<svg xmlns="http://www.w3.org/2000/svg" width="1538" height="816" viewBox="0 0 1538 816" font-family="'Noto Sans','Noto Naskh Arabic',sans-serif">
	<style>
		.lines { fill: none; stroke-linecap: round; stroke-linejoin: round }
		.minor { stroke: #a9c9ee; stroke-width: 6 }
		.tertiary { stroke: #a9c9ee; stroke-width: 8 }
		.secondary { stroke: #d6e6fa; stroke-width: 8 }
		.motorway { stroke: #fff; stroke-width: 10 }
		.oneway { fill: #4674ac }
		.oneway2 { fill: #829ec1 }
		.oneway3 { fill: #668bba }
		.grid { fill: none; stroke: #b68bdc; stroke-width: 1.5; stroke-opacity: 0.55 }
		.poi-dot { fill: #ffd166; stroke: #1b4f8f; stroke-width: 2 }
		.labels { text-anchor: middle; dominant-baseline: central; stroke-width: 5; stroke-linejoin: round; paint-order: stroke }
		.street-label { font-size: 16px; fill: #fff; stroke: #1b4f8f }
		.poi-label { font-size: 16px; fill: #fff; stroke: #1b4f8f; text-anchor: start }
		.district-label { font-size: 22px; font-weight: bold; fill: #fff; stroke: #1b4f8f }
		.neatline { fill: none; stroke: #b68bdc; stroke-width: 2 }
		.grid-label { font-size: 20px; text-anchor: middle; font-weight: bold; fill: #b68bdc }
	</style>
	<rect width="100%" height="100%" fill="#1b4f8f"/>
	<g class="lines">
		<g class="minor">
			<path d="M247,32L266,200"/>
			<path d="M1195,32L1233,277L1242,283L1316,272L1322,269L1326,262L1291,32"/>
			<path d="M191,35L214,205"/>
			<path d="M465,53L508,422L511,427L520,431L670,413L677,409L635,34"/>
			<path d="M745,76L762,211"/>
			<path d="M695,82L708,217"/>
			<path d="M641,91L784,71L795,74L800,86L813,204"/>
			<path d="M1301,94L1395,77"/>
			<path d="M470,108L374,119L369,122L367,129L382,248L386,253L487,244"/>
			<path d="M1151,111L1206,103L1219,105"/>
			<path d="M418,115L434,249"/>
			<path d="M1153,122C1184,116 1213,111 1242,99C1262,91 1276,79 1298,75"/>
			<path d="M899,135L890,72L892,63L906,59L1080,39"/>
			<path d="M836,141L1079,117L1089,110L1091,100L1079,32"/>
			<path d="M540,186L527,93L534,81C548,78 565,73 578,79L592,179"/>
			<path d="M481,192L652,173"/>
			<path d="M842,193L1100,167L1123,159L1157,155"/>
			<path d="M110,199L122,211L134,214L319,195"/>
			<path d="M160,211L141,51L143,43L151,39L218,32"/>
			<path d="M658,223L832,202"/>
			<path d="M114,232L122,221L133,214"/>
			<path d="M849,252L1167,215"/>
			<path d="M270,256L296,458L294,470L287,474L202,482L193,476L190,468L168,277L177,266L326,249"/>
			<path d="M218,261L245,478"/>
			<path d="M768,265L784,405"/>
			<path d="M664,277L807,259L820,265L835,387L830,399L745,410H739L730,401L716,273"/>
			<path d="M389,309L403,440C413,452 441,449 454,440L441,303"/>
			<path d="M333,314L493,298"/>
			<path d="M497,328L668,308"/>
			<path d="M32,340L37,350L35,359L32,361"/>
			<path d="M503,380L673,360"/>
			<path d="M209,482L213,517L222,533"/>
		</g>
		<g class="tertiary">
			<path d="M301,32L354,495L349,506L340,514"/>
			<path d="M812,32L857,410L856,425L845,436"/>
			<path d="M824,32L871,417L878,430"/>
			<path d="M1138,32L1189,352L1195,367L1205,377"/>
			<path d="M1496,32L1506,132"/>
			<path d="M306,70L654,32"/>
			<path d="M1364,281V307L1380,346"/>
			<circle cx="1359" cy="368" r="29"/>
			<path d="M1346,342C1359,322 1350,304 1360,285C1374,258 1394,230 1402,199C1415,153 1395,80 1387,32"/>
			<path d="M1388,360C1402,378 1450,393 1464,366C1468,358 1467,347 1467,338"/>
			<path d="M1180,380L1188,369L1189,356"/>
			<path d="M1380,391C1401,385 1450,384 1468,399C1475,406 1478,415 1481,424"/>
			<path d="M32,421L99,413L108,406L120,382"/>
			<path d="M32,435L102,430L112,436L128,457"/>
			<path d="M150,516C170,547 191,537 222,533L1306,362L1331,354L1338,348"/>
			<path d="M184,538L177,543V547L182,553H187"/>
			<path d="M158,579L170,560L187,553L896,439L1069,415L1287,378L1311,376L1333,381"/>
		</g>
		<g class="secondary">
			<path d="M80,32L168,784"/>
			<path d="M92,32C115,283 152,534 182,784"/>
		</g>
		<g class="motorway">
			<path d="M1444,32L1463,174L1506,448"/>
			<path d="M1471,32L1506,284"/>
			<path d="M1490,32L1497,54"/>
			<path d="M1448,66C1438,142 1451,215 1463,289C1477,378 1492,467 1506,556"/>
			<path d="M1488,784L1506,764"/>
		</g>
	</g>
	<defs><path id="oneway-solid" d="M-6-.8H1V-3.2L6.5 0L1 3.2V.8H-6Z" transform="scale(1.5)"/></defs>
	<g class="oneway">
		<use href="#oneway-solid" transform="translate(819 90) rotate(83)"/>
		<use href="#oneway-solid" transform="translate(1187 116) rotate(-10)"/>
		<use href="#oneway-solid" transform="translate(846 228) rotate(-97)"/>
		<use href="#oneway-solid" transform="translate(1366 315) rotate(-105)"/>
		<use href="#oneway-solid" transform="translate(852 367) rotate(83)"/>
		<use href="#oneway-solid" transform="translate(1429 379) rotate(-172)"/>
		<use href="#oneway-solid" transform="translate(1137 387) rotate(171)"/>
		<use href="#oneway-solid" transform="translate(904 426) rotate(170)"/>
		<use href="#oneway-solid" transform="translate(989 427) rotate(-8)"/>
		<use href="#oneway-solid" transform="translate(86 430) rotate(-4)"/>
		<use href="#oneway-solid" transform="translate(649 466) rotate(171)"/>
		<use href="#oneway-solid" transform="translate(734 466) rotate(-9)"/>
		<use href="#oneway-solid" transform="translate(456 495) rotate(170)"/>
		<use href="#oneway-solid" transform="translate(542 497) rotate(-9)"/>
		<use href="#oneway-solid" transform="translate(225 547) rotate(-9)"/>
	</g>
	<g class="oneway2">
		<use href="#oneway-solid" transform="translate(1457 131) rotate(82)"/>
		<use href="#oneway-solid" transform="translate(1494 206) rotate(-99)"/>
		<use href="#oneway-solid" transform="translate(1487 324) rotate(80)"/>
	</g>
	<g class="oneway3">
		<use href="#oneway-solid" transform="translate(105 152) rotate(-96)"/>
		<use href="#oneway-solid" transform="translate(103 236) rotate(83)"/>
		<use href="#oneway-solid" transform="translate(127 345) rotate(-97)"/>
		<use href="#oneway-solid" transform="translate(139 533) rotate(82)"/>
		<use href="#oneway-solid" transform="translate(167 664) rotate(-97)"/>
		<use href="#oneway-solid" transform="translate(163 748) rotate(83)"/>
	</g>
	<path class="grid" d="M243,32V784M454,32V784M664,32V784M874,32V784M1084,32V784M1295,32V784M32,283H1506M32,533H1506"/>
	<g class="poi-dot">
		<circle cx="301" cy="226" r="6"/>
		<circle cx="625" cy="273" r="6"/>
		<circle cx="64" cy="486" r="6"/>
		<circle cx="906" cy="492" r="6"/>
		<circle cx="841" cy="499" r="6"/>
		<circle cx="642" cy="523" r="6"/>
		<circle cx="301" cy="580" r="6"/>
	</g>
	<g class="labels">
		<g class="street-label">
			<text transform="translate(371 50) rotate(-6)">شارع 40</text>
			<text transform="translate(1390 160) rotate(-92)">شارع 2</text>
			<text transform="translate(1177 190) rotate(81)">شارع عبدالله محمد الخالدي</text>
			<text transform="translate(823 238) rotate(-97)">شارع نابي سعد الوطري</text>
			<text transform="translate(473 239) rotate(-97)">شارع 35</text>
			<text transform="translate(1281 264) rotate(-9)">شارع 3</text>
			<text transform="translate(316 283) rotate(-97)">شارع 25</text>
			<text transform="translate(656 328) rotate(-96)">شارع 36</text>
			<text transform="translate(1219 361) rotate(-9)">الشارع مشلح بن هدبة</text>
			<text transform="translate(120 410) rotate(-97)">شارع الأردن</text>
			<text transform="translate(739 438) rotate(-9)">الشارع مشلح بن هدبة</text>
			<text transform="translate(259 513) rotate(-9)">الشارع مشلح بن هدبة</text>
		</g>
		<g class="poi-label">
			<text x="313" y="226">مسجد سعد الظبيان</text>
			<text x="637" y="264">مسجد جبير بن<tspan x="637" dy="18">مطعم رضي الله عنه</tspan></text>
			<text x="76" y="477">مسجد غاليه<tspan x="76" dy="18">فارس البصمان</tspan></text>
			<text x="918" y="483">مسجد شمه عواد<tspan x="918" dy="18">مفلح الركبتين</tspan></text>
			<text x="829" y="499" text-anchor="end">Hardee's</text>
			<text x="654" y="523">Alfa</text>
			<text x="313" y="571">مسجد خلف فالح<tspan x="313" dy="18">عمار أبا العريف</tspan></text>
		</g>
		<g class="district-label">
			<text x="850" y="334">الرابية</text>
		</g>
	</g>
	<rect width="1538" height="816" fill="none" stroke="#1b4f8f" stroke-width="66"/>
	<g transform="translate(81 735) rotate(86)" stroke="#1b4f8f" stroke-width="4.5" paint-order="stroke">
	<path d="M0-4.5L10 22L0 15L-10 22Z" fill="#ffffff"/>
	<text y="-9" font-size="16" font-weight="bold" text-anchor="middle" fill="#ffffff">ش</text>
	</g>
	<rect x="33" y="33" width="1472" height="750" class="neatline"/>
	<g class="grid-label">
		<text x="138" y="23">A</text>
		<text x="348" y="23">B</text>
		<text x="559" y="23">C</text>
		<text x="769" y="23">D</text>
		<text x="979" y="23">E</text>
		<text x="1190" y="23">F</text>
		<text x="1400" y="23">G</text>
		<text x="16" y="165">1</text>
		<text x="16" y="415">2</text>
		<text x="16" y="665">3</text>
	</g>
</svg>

----------

Nothing but a number is wanted here: please count the lines in the entries above that include the word "round".

* _Written solution_:
2